> Page extract:
────────────────────────────────────────

Variables

From FizzFuzz

Variables in FizzFuzz are defined similarly to those in C, C++, Java, and others in the C family of programming languages. They require a declaration of the data type, a name, and possibly a value to assign to it. A difference from other languages in the C family is that all variables are instances of an object, of the class of that data type (a class that is, generally, non-modifiable). As a result, variables have associated functions which can directly modify the value of the variable. Variables can also be easily passed by reference, passed by value, and passed by address.

Defining A Variable

There are several basic types of variables, which can be declared a few different ways. The most common type of variable is simply a plain variable, which is not an instance and not an array. This basic type is called a data type instance, as it is an instance of a data type, as opposed to an instance of a class.

[access] [modifier] datatype identifier [= value];

Where:

• access is the level of access to the variable. If this is not provided, then it defaults to public.
• modifier is a modifier to the variable, if that type is valid for the data type. If nothing is provided, then this is set as nothing.
• datatype is the data type of the variable. See the relevant article for a listing of default and available data types.

────────────────────────────────────────

> Provided material:
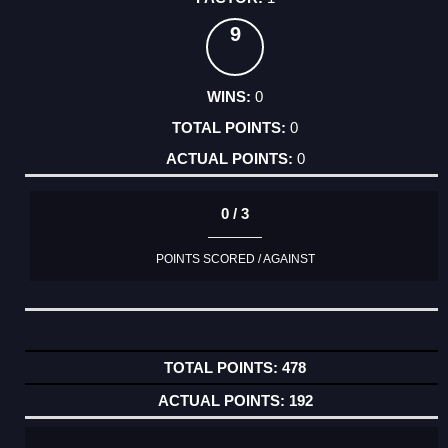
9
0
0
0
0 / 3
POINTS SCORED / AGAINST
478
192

────────────────────────────────────────

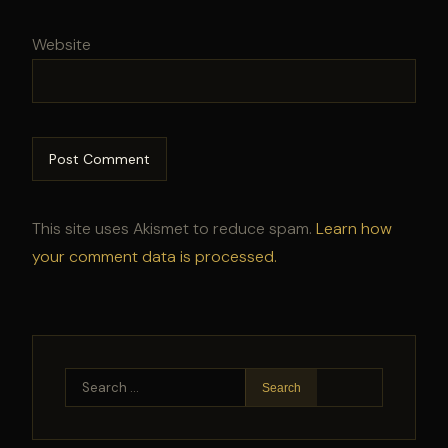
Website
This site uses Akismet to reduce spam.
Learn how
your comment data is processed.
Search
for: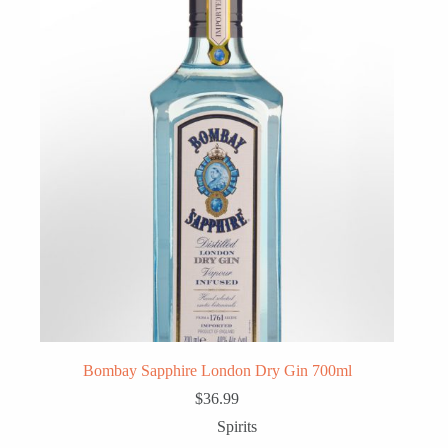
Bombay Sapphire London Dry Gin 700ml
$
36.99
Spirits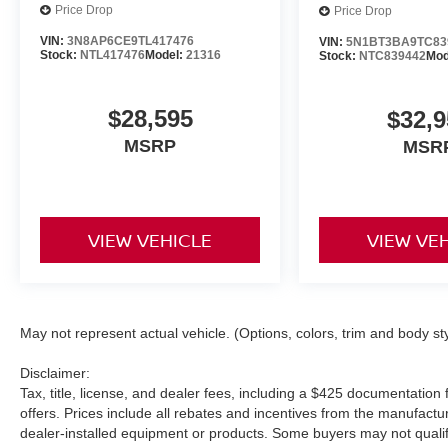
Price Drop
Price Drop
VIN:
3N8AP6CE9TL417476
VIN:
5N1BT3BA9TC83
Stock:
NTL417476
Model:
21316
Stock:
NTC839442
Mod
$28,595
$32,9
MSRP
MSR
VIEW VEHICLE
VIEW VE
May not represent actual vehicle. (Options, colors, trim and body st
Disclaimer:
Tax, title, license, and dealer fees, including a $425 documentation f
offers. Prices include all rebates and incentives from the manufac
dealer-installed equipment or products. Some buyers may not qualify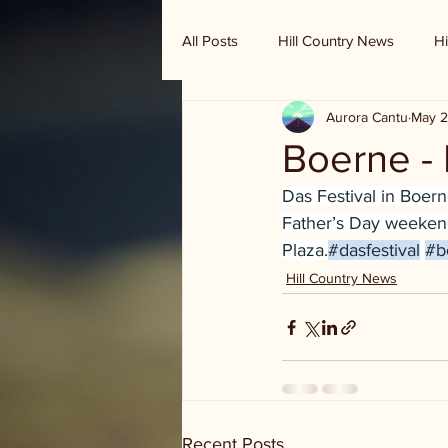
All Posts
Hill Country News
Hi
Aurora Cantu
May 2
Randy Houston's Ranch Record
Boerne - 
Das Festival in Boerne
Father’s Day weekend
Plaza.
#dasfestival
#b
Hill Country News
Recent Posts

────────────────────────────────────────

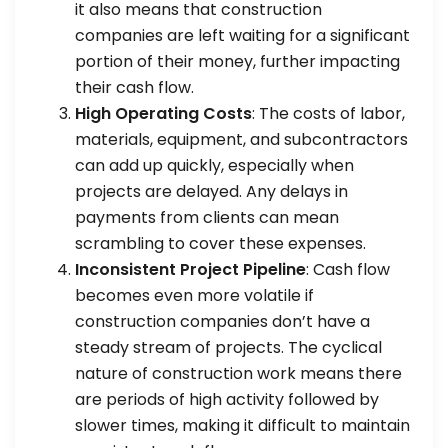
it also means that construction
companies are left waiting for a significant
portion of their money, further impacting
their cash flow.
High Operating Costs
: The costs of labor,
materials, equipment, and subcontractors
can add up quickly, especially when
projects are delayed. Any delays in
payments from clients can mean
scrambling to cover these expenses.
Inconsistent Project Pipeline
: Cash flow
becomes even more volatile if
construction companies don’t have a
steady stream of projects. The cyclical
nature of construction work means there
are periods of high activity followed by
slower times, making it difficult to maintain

────────────────────────────────────────

> Activities:
**1.** In the FizzFuzz variables page, what level of access does a variable get if none is provided?
**2.** Pick up the FizzFuzz variables page from the point where it stops, and carry it on.

> Answers for each item:
**1.** It defaults to public.

**2.**
• identifier is the identifier of the variable, also known as the variable name. Identifiers in FizzFuzz are case sensitive, and they can only contain A through Z, a through z, 0 through 9, and _ (underscores). Identifiers can not start with a number (0 through 9), but they can start with any other valid character.
• value is the value to assign to the variable. This can be any value valid for the data type. If nothing is provided, then the value defaults to null.

Defining An Array

Full Article: Arrays

Arrays are a data structure that stores an arbitrary amount of values of the data type they are declared as, indexed by a number indicating their position in the array. Unlike C and C++, arrays in FizzFuzz begin indexing at one, meaning there is not a zeroth index on the array. A basic array definition is as follows:

[access] [modifier] datatype identifier[[size]] [= {[elem1, elem2, ...]}];

Where:

• access, modifier, datatype, and identifier are as above.
• [] indicates an array definition.
• size is the size of the array. If not included, one of two things happen:
  1. If immediately assigned an array, then the program will continue as normal.
  2. If not assigned an array, an error will occur.
• {elem₁, elem₂, ...} are the values of the array.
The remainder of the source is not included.